On Sept. 8, 1953, Venerable Pope Pius XII (1939-58) issued his encyclical “Fulgens Corona” (On the Marian Year and the Dogma of the Immaculate Conception). The pope’s letter not only anticipated the upcoming Marian Year (Dec. 8, 1953-Dec. 8, 1954) but also commemorated the first centenary of the solemn definition Dec. 8, 1854, by Blessed Pope Pius IX (1846-78) of the dogma of the Immaculate Conception of the Blessed Virgin Mary. 

As another solemnity approaches this year, might we learn something from the teaching of Pope Pius XII? 

The scriptural “foundation” of the Immaculate Conception is located in Genesis 3:15 (“I will put enmity between you and the woman, and between your seed and her seed”) and the Gospel of St. Luke (“Hail, full of grace, the Lord is with you!” – Lk 1;28). The vicar of Christ contended that “if at any time the Blessed Mary were destitute of Divine grace even for the briefest moment, because of contamination in her conception by the hereditary stain of sin, there would not have come between her and the serpent that perpetual enmity spoken of from earliest tradition down to the time of the solemn definition of the Immaculate Conception, but rather a certain subjection.”

It is no wonder, then, that because of their acceptance of this doctrine, the fathers of the Church lavished praise upon the Ever-Virgin, using an array of vivid and informative titles to describe the sinless Mother of God: “Lily Among Thorns”; “Land Wholly Intact”; “Immaculate”; “Always Blessed”; “Free from All Contagion of Sin”; “Unfading Tree”; “Fountain Ever Clear”; “the One and Only Daughter Not of Death but of Life”; “Offspring Not of Wrath but of Grace”; “Unimpaired and Ever Unimpaired”; “Holy and Stranger to All Stain of Sin”; “More Comely than Comeliness Itself”; “More Holy than Sanctity”; “Alone, Holy Who, Excepting God, Is Higher Than All”; “By Nature More Beautiful, More Graceful and More Holy than the Cherubim and Seraphim Themselves and the Whole Hosts of Angels.” 

It only seems right and just that the savior of the universe would have for his mother one who was entirely pure and devoid of sin. As Pope Pius XII noted, Jesus “really redeemed His Mother, since it was by virtue of His merits that she was preserved by God immune from all stain of Original Sin.”

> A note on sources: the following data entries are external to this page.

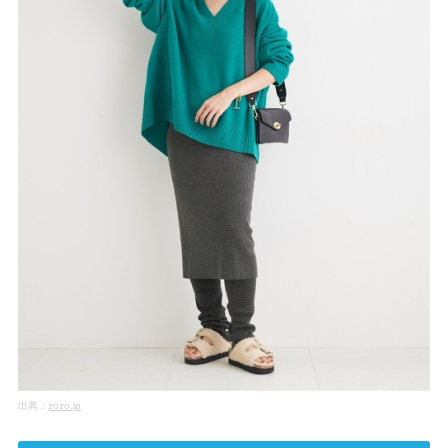
出典：
zozo.jp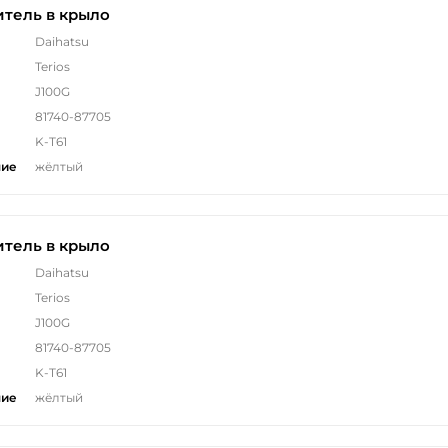
тель в крыло
Daihatsu
Terios
J100G
81740-87705
K-T61
ние
жёлтый
тель в крыло
Daihatsu
Terios
J100G
81740-87705
K-T61
ние
жёлтый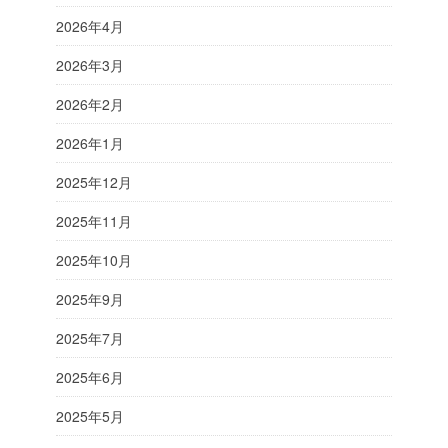
2026年4月
2026年3月
2026年2月
2026年1月
2025年12月
2025年11月
2025年10月
2025年9月
2025年7月
2025年6月
2025年5月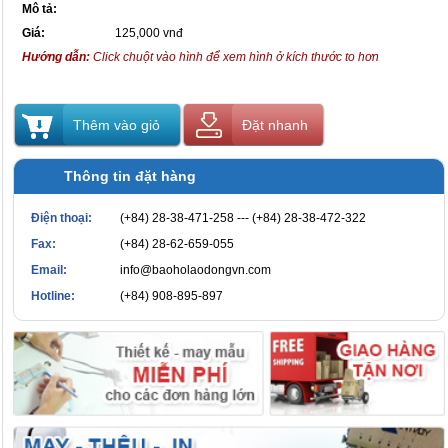
Mô tả:
Giá:
125,000 vnđ
Hướng dẫn:
Click chuột vào hình để xem hình ở kích thước to hơn
Thêm vào giỏ
Đặt nhanh
Thông tin đặt hàng
Điện thoại:
(+84) 28-38-471-258 --- (+84) 28-38-472-322
Fax:
(+84) 28-62-659-055
Email:
info@baoholaodongvn.com
Hotline:
(+84) 908-895-897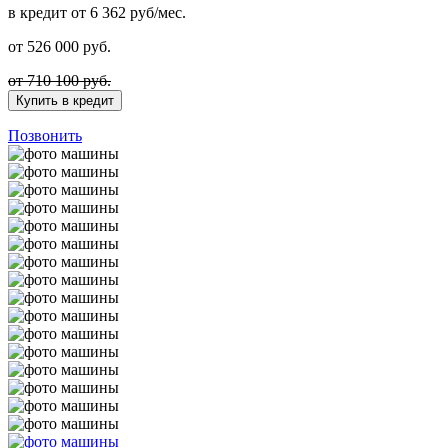
в кредит
от 6 362 руб/мес.
от
526 000
руб.
от 710 100 руб.
Купить в кредит
Позвонить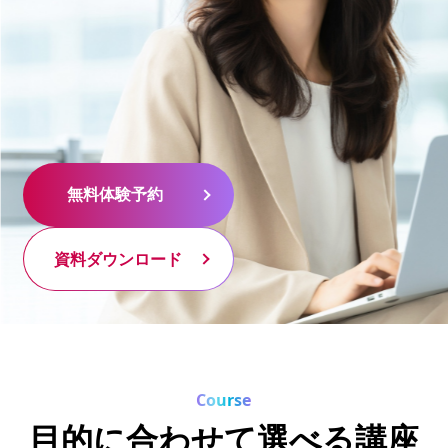
無料体験予約
無料体験予約
資料ダウンロード
資料ダウンロード
Course
目的に合わせて選べる講座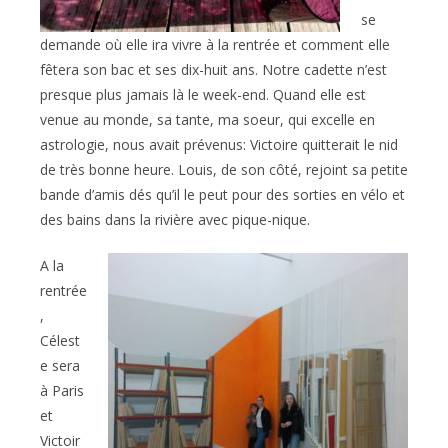
se
demande où elle ira vivre à la rentrée et comment elle
fêtera son bac et ses dix-huit ans. Notre cadette n’est
presque plus jamais là le week-end. Quand elle est
venue au monde, sa tante, ma soeur, qui excelle en
astrologie, nous avait prévenus: Victoire quitterait le nid
de très bonne heure. Louis, de son côté, rejoint sa petite
bande d’amis dés qu’il le peut pour des sorties en vélo et
des bains dans la rivière avec pique-nique.
A la
rentrée
,
Célest
e sera
à Paris
et
Victoir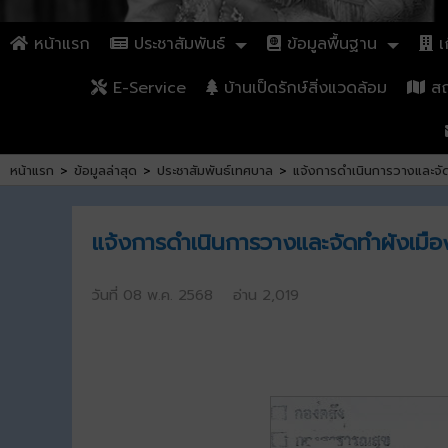
หน้าแรก
ประชาสัมพันธ์
ข้อมูลพื้นฐาน
เก
E-Service
บ้านเป็ดรักษ์สิ่งแวดล้อม
สถา
หน้าแรก
>
ข้อมูลล่าสุด
>
ประชาสัมพันธ์เทศบาล
>
แจ้งการดำเนินการวางและจั
แจ้งการดำเนินการวางและจัดทำผังเมื
วันที่ 08 พ.ค. 2568 อ่าน 2,019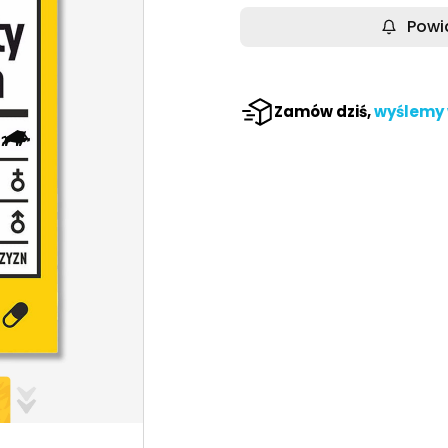
Powi
Zamów dziś,
wyślemy 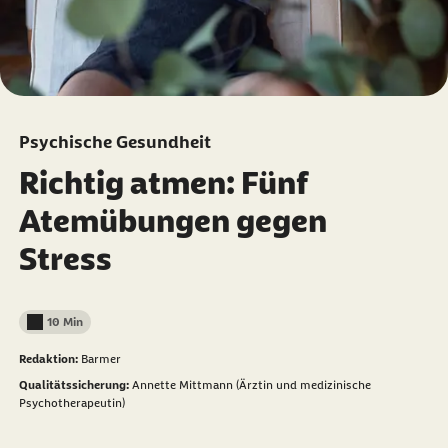
Psychische Gesundheit
Richtig atmen: Fünf
Atemübungen gegen
Stress
10 Min
Lesedauer weniger als
Redaktion:
Barmer
Qualitätssicherung:
Annette Mittmann (Ärztin und medizinische
Psychotherapeutin)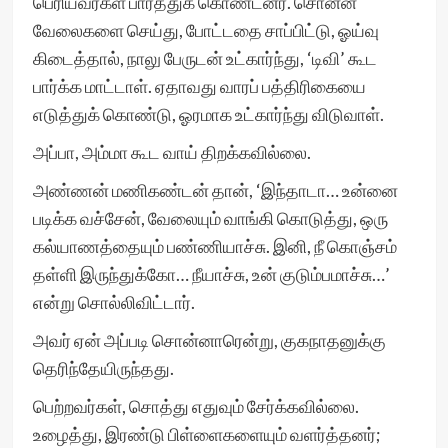
பெரியவர்கள் பார்த்துக் கொண்டனர். சொன்ன
வேலைகளை செய்து, போட்டதை சாப்பிட்டு, ஓய்வு
கிடைத்தால், நாலு பேருடன் உட்கார்ந்து, ‘டிவி’ கூட
பார்க்க மாட்டாள். ஏதாவது வாரப் பத்திரிகையை
எடுத்துக் கொண்டு, ஓரமாக உட்கார்ந்து விடுவாள்.
அப்பா, அம்மா கூட வாய் திறக்கவில்லை.
அண்ணன் மணிகண்டன் தான், ‘இந்தாடா… உன்னை
படிக்க வச்சேன், வேலையும் வாங்கி கொடுத்து, ஒரு
கல்யாணத்தையும் பண்ணியாச்சு. இனி, நீ கொஞ்சம்
தள்ளி இருந்துக்கோ… நீயாச்சு, உன் குடும்பமாச்சு…’
என்று சொல்லிவிட்டார்.
அவர் ஏன் அப்படி சொன்னாரென்று, குகநாதனுக்கு
தெரிந்தேயிருந்தது.
பெற்றவர்கள், சொத்து எதுவும் சேர்க்கவில்லை.
உழைத்து, இரண்டு பிள்ளைகளையும் வளர்த்தனர்;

True devotion to Mary takes away nothing from the adoration we owe the Most Blessed Trinity. Rather, “any honor and veneration which we may give to our Heavenly Mother undoubtedly rebounds to the glory of her Divine Son, not only because all graces and all gifts, even the highest, flow from Him as from their primary source, but also because ‘The glory of children are their fathers’ (Book of Proverbs, XVII 6).”

As Our Blessed Lady told St. Marie Bernadette Soubirous (1844-79) within the cave at Massabielle near Lourdes, France in 1858, she is the Immaculate Conception. The Almighty never allowed the disobedience of Adam and Eve to disgrace her immortal soul. The Universal Church fittingly honors her for her singular role in our redemption and, especially on Dec. 8, begs Our Lady’s earnest prayers on our behalf. 

Like Jesus, Our Lady is sinless. She neither contracted original sin nor committed actual sin, that is, the category of moral offenses with which we struggle. Mary lived virtuously by adoring her Creator, obeying his commands and serving her neighbors. 

“O Mary, conceived without sin, pray for us who have recourse to thee!”